In another study involving prostate cancer, immunodeficient mice were injected with human prostate cancer cells. Mice fed a CLA enhanced diet had smaller tumors and a reduction in metastases.
CLA for Weight Loss and Muscle Building
CLA has been shown to decrease body fat content by inhibiting fat storage and reducing the amount of fat deposited in the body. In one study, researchers found that pigs fed CLA showed a reduction in fat deposits of 31%, and an increase in lean tissue formation of 25% over an eight-week period.
Using human subjects, a double-blind, randomized, placebo-controlled study, published in the December 2000 issue of the Journal of Nutrition found that CLA reduces fat and preserves muscle tissue. An average reduction of six pounds of body fat was found in the group that took CLA, compared to a placebo group. The study found that approximately 3.4 grams of CLA per day is the level needed to obtain the beneficial effects of CLA on body fat.

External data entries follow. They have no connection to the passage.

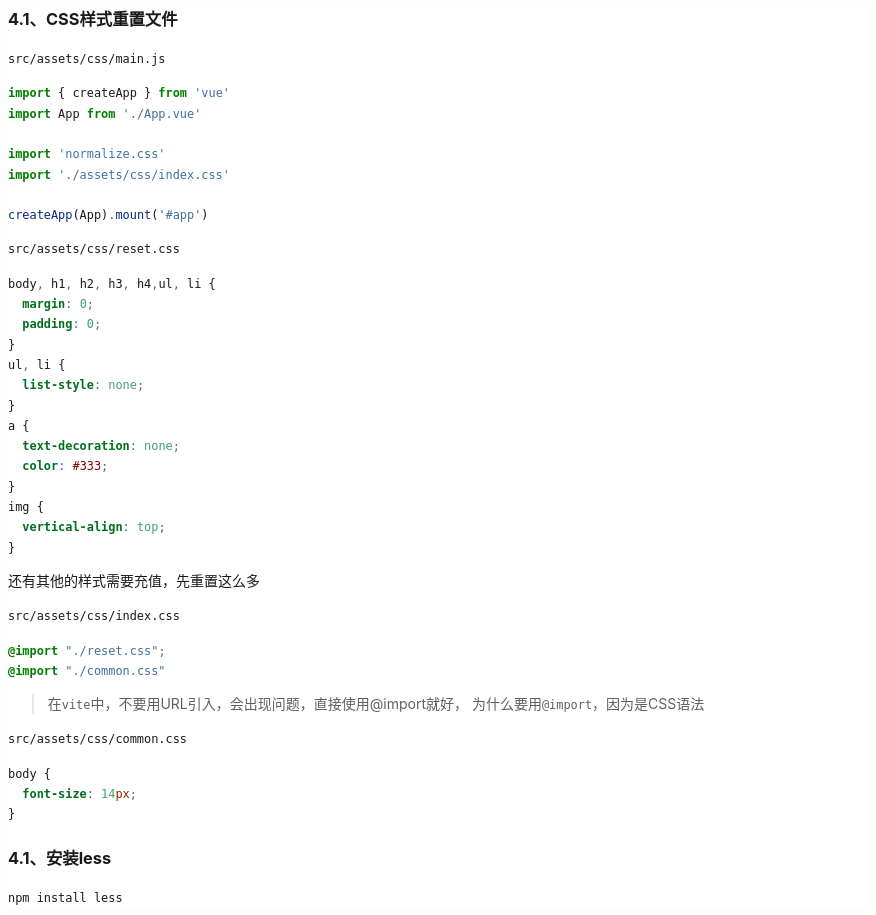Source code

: ### 4.1、CSS样式重置文件

`src/assets/css/main.js`

```javascript
import { createApp } from 'vue'
import App from './App.vue'

import 'normalize.css'
import './assets/css/index.css'

createApp(App).mount('#app')
```

`src/assets/css/reset.css`

```css
body, h1, h2, h3, h4,ul, li {
  margin: 0;
  padding: 0;
}
ul, li {
  list-style: none;
}
a {
  text-decoration: none;
  color: #333;
}
img {
  vertical-align: top;
}
```

还有其他的样式需要充值，先重置这么多

`src/assets/css/index.css`

```css
@import "./reset.css";
@import "./common.css"
```

> 在`vite`中，不要用URL引入，会出现问题，直接使用@import就好，
> 为什么要用`@import`，因为是CSS语法

`src/assets/css/common.css`

```css
body {
  font-size: 14px;
}
```

### 4.1、安装less

`npm install less`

A research study done at the University of Wisconsin-Madison, reported in August 2000 to the American Chemical Society did not find weight loss in overweight people from use of CLA supplements. However, they did find that when the dieters stopped dieting, and gained back weight, those taking CLA "were more likely to gain muscle and not fat.''
In another study involving human subjects, those taking CLA experienced a small weight loss, about 3.5 pounds without altering their calorie intake.
Researchers also found that higher levels of CLA in the bloodstream were associated with lower levels of leptin, a hormone that is believed to control the levels of fat in the body. In the placebo group, leptin levels rose slightly. Studies have indicated that high leptin levels may have a part to play in obesity.
CLA and Diabetes
CLA is functionally similar to certain insulin sensitizers. This fact offers the possibility that CLA could be helpful in treating or preventing diabetes. Researchers discovered that CLA normalized impaired Glucose function and reduced hyperinsulinemia in diabetic rats. In a separate study conducted at Purdue University, CLA was found to improve insulin levels in about two-thirds of diabetic patients, and moderately reduced the blood glucose level and triglyceride levels. Diabetics who suplemented their diet with CLA had lower body mass and lower blood sugar levels when compared to the control group.
Since the trend is to consume less of the natural sources of CLA, meat and dairy fat, taking supplements may make sense.
Studies suggest that taking 3 to 4 grams of CLA per day can improve the muscle-to-fat ratio. By contributing to a loss of body fat, particularly abdominal fat, while increasing lean tissue formation, the result can be a leaner, and thus, healthier body.
It should be emphasized again that taking CLA alone will not be an effective weight loss remedy for most individuals. When combined with a good diet and exercise plan, it will enhance the effects of your other efforts and make it easier to keep the weight off.
CLA Side Effects
So far no adverse effects or drug interactions have been reported for CLA.